* [TO-DO ITEM] For each line below, check for "イベント"; give only the total of lines where it occurs.
---------------
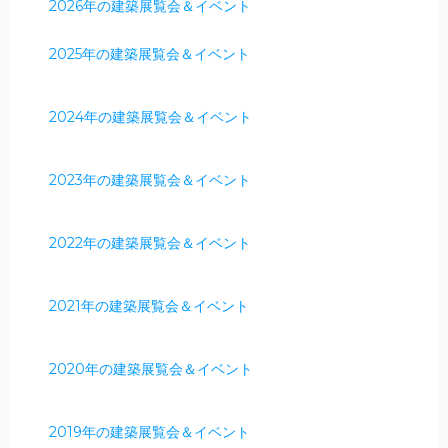
2026年の建築展覧会＆イベント
2025年の建築展覧会＆イベント
2024年の建築展覧会＆イベント
2023年の建築展覧会＆イベント
2022年の建築展覧会＆イベント
2021年の建築展覧会＆イベント
2020年の建築展覧会＆イベント
2019年の建築展覧会＆イベント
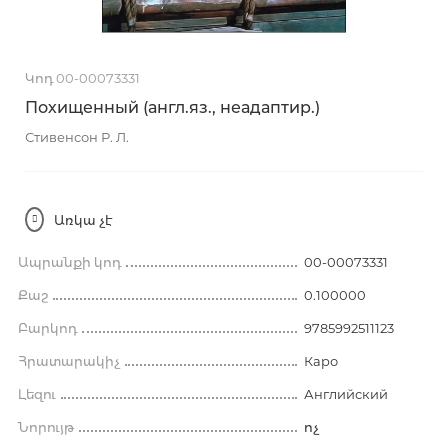
Կոդ 00-00073331
Похищенный (англ.яз., неадаптир.)
Стивенсон Р. Л.
Առկա չէ
Ապրանքի կոդ
00-00073331
Քաշ
0.100000
Բարկոդ
9785992511123
Հրատարակիչ
Каро
Լեզու
Английский
Նորույթ
ոչ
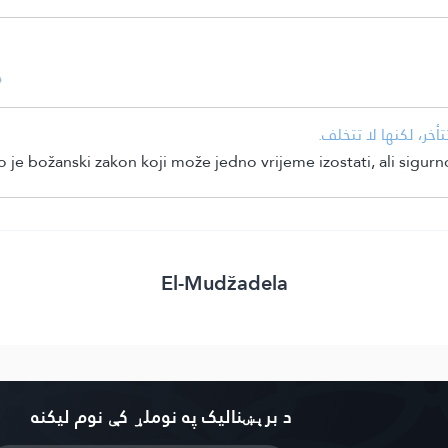
أخر، لكنها لا تتخلف.
r to je božanski zakon koji može jedno vrijeme izostati, ali sigur
El-Mudžadela
د برېښنالیک په نوملړ کې نوم لیکنه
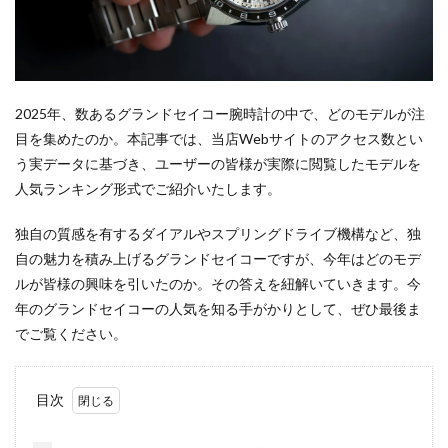
2025年、数あるグランドセイコー腕時計の中で、どのモデルが注
目を集めたのか。本記事では、当店Webサイトのアクセス数とい
う実データに基づき、ユーザーの皆様が実際に閲覧したモデルを
人気ランキング形式でご紹介いたします。
独自の質感を有するダイアルやスプリングドライブ機構など、独
自の魅力を積み上げるグランドセイコーですが、今年はどのモデ
ルが皆様の興味を引いたのか。その答えを紐解いていきます。今
年のグランドセイコーの人気を知る手がかりとして、ぜひ最後ま
でご覧ください。
目次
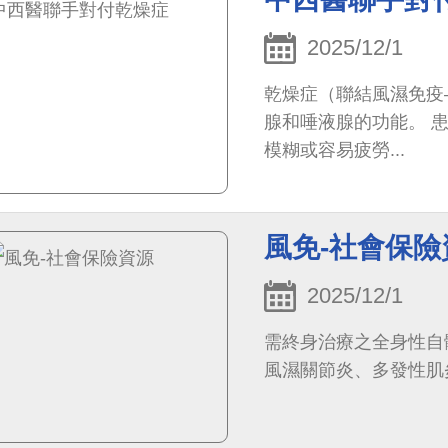
2025/12/1
乾燥症（聯結風濕免疫
腺和唾液腺的功能。 
模糊或容易疲勞...
風免-社會保險
2025/12/1
需終身治療之全身性自
風濕關節炎、多發性肌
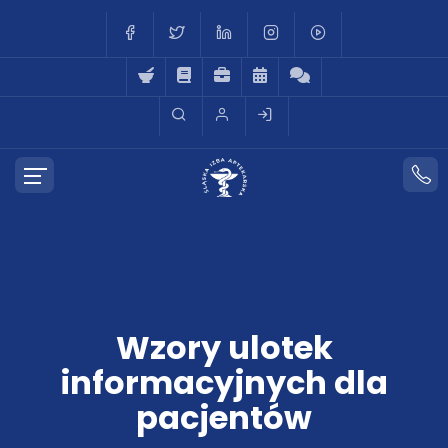
Wzory ulotek
informacyjnych dla
pacjentów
---------------
* [PROBLEM SOLUTION] 8